Segment Open
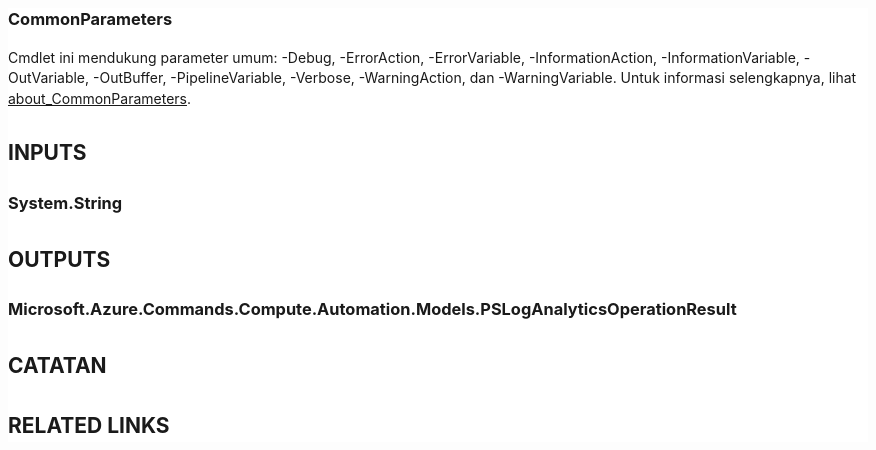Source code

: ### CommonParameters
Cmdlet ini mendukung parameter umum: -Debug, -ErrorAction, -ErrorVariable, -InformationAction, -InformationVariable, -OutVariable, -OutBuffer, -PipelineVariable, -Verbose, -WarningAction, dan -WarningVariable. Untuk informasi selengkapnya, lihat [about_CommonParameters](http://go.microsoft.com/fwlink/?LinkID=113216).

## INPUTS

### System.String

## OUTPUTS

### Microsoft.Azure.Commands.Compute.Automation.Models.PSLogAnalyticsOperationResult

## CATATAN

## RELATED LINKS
Segment Closed
Segment Open
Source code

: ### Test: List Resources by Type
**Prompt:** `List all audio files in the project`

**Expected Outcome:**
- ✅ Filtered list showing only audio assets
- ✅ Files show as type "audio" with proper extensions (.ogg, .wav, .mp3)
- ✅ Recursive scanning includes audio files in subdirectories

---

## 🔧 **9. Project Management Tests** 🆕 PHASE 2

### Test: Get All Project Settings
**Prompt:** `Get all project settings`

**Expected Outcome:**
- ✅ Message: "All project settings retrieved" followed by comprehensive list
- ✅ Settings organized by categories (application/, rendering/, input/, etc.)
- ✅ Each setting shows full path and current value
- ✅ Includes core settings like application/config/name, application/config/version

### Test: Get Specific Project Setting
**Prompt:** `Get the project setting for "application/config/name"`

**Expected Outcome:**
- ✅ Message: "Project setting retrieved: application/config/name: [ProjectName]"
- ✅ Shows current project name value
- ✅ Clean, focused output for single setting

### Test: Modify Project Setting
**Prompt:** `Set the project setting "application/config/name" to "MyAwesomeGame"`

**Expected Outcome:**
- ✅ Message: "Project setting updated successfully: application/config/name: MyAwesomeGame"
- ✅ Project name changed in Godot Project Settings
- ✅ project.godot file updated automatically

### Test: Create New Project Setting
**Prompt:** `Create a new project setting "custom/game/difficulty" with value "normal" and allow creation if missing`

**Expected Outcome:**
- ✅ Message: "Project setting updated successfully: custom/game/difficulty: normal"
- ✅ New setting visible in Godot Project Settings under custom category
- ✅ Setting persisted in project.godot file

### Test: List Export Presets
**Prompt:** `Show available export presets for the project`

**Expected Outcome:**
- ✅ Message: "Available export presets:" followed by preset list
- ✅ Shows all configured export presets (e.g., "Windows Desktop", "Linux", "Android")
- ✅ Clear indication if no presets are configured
Segment Closed
**Description of the task**
Please copy, exactly and with nothing else, the lines above beginning at the line that has "- ✅ Project name" and ending with the line that has "- ✅ Clear indication".

**Answer to the exercise**
- ✅ Project name changed in Godot Project Settings
- ✅ project.godot file updated automatically

### Test: Create New Project Setting
**Prompt:** `Create a new project setting "custom/game/difficulty" with value "normal" and allow creation if missing`

**Expected Outcome:**
- ✅ Message: "Project setting updated successfully: custom/game/difficulty: normal"
- ✅ New setting visible in Godot Project Settings under custom category
- ✅ Setting persisted in project.godot file

### Test: List Export Presets
**Prompt:** `Show available export presets for the project`

**Expected Outcome:**
- ✅ Message: "Available export presets:" followed by preset list
- ✅ Shows all configured export presets (e.g., "Windows Desktop", "Linux", "Android")
- ✅ Clear indication if no presets are configured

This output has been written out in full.